Rewrite the entries from the beginning through the line containing "elevation (m): 1010", substituting "place" for every "locality" and changing nothing else.

*****

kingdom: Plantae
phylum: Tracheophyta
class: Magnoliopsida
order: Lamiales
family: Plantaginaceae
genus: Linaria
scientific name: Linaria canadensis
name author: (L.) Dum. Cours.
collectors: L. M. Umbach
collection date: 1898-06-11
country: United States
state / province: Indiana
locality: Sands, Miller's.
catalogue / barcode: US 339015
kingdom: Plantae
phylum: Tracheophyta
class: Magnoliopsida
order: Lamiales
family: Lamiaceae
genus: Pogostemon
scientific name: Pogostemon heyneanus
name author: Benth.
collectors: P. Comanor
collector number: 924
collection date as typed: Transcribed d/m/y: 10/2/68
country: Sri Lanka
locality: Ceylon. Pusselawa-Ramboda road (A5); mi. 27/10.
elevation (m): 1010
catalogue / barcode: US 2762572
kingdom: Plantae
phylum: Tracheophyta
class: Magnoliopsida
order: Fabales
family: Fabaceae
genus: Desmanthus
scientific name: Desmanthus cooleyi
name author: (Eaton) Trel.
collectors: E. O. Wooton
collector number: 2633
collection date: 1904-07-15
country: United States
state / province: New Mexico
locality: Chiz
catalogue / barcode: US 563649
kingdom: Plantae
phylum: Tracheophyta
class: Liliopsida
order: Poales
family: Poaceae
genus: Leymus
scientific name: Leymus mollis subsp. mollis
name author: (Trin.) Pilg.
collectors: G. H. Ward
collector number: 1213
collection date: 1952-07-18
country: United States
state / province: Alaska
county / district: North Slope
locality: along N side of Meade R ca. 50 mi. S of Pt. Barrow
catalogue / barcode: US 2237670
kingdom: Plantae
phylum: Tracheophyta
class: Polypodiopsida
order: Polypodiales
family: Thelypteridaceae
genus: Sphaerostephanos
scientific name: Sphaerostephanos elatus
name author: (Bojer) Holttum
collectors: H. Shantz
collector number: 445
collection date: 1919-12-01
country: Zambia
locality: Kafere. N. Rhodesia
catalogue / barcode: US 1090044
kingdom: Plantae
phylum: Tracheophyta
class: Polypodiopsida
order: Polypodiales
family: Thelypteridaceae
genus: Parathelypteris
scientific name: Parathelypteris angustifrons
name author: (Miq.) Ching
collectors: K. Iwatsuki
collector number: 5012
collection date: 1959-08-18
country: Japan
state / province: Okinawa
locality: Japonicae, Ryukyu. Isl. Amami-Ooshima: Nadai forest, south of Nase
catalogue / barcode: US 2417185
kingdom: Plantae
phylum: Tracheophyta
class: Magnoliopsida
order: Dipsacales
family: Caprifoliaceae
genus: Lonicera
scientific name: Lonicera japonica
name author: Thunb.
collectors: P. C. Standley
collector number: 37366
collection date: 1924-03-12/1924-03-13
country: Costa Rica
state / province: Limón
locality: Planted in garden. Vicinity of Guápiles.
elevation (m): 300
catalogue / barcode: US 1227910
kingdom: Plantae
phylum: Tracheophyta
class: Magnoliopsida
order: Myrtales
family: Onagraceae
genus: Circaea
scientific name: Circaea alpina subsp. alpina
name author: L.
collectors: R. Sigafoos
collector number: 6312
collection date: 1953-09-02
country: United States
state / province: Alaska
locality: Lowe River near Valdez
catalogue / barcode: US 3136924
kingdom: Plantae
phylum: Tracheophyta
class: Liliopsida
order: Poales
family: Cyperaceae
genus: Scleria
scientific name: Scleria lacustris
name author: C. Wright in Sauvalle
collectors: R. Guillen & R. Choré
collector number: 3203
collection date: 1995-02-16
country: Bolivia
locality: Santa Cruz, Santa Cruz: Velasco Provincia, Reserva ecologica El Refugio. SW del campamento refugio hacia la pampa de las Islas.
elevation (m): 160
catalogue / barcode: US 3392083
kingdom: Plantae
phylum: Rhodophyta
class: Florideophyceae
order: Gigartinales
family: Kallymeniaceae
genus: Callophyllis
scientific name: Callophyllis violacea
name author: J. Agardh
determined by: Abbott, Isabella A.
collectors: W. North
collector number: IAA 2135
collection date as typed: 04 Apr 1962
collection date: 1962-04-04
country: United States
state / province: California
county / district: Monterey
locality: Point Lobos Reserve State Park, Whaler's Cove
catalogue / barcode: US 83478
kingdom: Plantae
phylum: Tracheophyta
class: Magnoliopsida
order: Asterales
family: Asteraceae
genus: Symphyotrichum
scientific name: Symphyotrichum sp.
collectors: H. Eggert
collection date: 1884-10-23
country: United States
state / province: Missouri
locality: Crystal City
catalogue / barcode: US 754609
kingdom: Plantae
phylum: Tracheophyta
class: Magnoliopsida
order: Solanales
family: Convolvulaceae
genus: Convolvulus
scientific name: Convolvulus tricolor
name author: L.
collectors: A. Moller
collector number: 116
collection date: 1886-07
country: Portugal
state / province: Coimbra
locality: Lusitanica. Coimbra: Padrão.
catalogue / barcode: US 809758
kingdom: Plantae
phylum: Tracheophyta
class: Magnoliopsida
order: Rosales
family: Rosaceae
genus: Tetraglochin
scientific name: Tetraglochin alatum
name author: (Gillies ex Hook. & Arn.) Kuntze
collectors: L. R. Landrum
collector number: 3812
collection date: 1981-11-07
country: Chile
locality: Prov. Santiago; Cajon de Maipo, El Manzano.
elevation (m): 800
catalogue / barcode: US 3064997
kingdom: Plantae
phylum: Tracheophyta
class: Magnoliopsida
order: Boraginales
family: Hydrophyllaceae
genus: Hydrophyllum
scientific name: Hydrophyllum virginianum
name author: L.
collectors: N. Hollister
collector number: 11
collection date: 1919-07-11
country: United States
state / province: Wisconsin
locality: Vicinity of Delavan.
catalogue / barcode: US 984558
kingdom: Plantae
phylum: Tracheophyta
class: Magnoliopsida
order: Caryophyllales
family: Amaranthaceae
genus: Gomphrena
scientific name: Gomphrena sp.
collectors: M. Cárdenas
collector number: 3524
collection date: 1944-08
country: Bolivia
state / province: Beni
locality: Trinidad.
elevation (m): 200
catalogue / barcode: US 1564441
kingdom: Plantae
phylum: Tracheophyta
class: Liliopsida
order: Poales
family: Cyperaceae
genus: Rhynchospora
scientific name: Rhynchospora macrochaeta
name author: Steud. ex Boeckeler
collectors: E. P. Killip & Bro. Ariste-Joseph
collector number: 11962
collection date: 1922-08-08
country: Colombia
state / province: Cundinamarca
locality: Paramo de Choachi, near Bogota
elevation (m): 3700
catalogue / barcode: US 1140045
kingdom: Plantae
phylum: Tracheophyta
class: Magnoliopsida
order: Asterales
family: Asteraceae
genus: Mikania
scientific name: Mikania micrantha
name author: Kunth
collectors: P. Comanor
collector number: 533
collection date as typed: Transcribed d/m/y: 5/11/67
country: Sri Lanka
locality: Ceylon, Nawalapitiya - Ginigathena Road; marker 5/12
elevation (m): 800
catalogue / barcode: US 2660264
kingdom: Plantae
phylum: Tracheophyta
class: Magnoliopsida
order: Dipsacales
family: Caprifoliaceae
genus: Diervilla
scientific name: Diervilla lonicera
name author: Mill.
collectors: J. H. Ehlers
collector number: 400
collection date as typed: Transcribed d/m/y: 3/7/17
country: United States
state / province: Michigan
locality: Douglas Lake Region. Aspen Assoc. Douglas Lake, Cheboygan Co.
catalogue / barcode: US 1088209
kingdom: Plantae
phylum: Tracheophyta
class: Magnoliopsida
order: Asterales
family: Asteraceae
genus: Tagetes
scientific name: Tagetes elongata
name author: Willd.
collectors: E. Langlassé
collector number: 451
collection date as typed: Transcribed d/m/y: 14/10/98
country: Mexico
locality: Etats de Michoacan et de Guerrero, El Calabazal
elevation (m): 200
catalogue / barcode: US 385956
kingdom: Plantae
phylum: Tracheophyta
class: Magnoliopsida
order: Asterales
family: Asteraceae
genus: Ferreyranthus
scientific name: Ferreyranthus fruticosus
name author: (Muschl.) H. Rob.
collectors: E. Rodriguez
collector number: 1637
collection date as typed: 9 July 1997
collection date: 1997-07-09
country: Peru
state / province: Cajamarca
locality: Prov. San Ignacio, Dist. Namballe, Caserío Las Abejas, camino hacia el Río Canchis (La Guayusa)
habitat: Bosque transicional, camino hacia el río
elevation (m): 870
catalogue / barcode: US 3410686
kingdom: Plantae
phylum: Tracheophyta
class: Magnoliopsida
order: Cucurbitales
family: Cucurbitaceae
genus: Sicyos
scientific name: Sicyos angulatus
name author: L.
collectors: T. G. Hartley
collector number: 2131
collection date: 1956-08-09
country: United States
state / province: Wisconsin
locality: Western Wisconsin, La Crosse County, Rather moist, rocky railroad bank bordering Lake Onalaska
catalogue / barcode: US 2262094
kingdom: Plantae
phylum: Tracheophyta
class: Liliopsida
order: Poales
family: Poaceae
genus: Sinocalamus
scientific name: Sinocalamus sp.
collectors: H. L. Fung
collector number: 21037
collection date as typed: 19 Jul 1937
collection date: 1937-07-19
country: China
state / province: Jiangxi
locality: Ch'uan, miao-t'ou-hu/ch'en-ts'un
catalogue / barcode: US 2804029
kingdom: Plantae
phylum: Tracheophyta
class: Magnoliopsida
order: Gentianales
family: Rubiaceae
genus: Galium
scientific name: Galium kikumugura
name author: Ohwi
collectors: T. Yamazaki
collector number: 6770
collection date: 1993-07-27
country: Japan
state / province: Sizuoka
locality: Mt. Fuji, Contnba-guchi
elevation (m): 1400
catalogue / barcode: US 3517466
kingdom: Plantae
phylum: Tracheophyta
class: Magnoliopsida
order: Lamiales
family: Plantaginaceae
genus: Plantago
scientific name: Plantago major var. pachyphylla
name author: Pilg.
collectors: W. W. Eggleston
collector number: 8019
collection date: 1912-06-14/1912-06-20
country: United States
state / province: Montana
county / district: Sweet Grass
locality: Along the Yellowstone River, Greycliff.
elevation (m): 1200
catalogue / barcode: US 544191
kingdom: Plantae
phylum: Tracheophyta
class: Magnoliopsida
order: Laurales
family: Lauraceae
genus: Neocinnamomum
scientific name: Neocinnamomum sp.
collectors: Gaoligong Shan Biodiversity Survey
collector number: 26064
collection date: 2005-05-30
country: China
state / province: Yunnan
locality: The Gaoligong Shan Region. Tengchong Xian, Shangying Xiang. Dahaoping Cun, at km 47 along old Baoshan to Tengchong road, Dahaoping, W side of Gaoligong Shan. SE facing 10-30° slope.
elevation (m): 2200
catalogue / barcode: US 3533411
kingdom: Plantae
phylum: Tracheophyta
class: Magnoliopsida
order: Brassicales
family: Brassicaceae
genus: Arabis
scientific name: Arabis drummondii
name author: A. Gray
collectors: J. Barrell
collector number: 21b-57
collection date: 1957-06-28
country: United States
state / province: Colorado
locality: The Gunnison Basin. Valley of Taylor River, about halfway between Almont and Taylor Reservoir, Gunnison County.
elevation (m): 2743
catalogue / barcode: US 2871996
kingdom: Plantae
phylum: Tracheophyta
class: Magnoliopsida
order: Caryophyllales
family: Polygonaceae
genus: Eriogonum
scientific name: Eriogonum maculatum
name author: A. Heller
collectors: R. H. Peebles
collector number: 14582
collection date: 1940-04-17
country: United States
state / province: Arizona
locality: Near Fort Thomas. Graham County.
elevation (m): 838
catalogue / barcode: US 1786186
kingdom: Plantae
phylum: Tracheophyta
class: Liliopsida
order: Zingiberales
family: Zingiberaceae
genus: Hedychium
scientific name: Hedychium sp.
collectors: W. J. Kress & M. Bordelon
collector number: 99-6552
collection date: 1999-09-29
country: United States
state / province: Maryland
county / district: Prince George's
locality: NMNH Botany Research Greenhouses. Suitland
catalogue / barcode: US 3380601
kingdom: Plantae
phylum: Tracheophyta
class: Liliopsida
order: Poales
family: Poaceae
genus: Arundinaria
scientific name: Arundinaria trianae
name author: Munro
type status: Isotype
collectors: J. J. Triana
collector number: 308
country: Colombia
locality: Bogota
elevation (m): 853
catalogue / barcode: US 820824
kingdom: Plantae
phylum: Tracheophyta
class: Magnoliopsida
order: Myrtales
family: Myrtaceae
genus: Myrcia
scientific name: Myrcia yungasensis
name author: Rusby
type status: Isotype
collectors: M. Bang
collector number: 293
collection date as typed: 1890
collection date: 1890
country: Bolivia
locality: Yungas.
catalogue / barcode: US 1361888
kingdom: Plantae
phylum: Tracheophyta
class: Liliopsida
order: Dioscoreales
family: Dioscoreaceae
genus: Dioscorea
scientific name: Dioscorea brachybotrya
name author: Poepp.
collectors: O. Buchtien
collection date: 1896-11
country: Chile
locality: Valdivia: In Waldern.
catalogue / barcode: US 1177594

*****

# [Right answer]
kingdom: Plantae
phylum: Tracheophyta
class: Magnoliopsida
order: Lamiales
family: Plantaginaceae
genus: Linaria
scientific name: Linaria canadensis
name author: (L.) Dum. Cours.
collectors: L. M. Umbach
collection date: 1898-06-11
country: United States
state / province: Indiana
place: Sands, Miller's.
catalogue / barcode: US 339015
kingdom: Plantae
phylum: Tracheophyta
class: Magnoliopsida
order: Lamiales
family: Lamiaceae
genus: Pogostemon
scientific name: Pogostemon heyneanus
name author: Benth.
collectors: P. Comanor
collector number: 924
collection date as typed: Transcribed d/m/y: 10/2/68
country: Sri Lanka
place: Ceylon. Pusselawa-Ramboda road (A5); mi. 27/10.
elevation (m): 1010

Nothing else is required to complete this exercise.